GRUPP Day 1: Thoughts on data collection

Some preliminary thoughts at lunch:

I'm at the GCamp@RUPP meeting in Phnom Penh right now, hosted by the Royal University of Phnom Penh. The subtitle is "Exploring Emerging Technologies to Address Emerging Infections."

Wow, data collection is hard. I knew this from spending 10 years designing and implementing systems in non-profits in California, but I had no idea what the challenges were in the developing world. Many of us here from Google, primarily engineers, came here with some naive notions of how we can help. Here are just some of the issues we've been rocked by:

Lack of connectivity: So, it is common knowledge that SMS is used the world over, aside from the US, often more than voice connections. But in some emerging countries, it isn't. Think about this: Khmer, the language of Cambodia, isn't yet represented in Unicode. No UNICODE! Apparently, they just didn't have people representing Khmer during the meetings that setup Unicode. Klingon and Tolkein's Elivish are in Unicode, but not Khmer. This has a deep impact on technology: SMS doesn't work in Khmer. Plus no phones are made with Khmer keyboards, and to even produce an app, like a form, you have to render Khmer as an image file. Fortunately, this is being remedied, but it'll be a long time before phones and computers can support it.
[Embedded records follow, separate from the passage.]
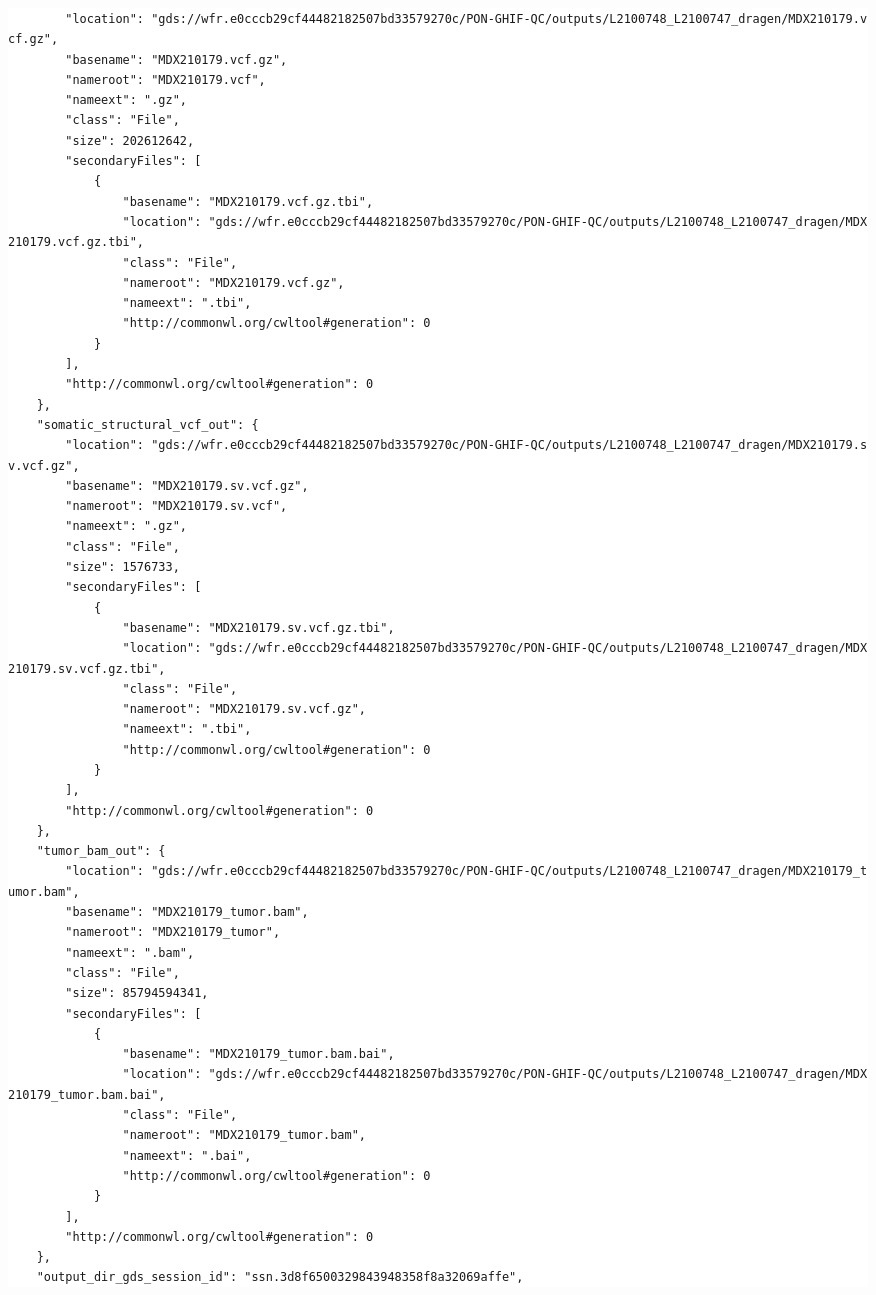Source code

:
 ```
        "location": "gds://wfr.e0cccb29cf44482182507bd33579270c/PON-GHIF-QC/outputs/L2100748_L2100747_dragen/MDX210179.vcf.gz",
        "basename": "MDX210179.vcf.gz",
        "nameroot": "MDX210179.vcf",
        "nameext": ".gz",
        "class": "File",
        "size": 202612642,
        "secondaryFiles": [
            {
                "basename": "MDX210179.vcf.gz.tbi",
                "location": "gds://wfr.e0cccb29cf44482182507bd33579270c/PON-GHIF-QC/outputs/L2100748_L2100747_dragen/MDX210179.vcf.gz.tbi",
                "class": "File",
                "nameroot": "MDX210179.vcf.gz",
                "nameext": ".tbi",
                "http://commonwl.org/cwltool#generation": 0
            }
        ],
        "http://commonwl.org/cwltool#generation": 0
    },
    "somatic_structural_vcf_out": {
        "location": "gds://wfr.e0cccb29cf44482182507bd33579270c/PON-GHIF-QC/outputs/L2100748_L2100747_dragen/MDX210179.sv.vcf.gz",
        "basename": "MDX210179.sv.vcf.gz",
        "nameroot": "MDX210179.sv.vcf",
        "nameext": ".gz",
        "class": "File",
        "size": 1576733,
        "secondaryFiles": [
            {
                "basename": "MDX210179.sv.vcf.gz.tbi",
                "location": "gds://wfr.e0cccb29cf44482182507bd33579270c/PON-GHIF-QC/outputs/L2100748_L2100747_dragen/MDX210179.sv.vcf.gz.tbi",
                "class": "File",
                "nameroot": "MDX210179.sv.vcf.gz",
                "nameext": ".tbi",
                "http://commonwl.org/cwltool#generation": 0
            }
        ],
        "http://commonwl.org/cwltool#generation": 0
    },
    "tumor_bam_out": {
        "location": "gds://wfr.e0cccb29cf44482182507bd33579270c/PON-GHIF-QC/outputs/L2100748_L2100747_dragen/MDX210179_tumor.bam",
        "basename": "MDX210179_tumor.bam",
        "nameroot": "MDX210179_tumor",
        "nameext": ".bam",
        "class": "File",
        "size": 85794594341,
        "secondaryFiles": [
            {
                "basename": "MDX210179_tumor.bam.bai",
                "location": "gds://wfr.e0cccb29cf44482182507bd33579270c/PON-GHIF-QC/outputs/L2100748_L2100747_dragen/MDX210179_tumor.bam.bai",
                "class": "File",
                "nameroot": "MDX210179_tumor.bam",
                "nameext": ".bai",
                "http://commonwl.org/cwltool#generation": 0
            }
        ],
        "http://commonwl.org/cwltool#generation": 0
    },
    "output_dir_gds_session_id": "ssn.3d8f6500329843948358f8a32069affe",
```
Incentives: What incentive do people have to provide information? User generated content needs to give something back, and not create perverse incentives.

Unavailability of data: Many in the Open Source community want all data to be free. But many governments have incentives not to share. For instance, a disease outbreak can cause a catastrophic drop-off in tourism. So if the government doesn't share the information that there is one, then people are less likely to stay away. See also: Privacy

Anyway, just some thoughts, more later.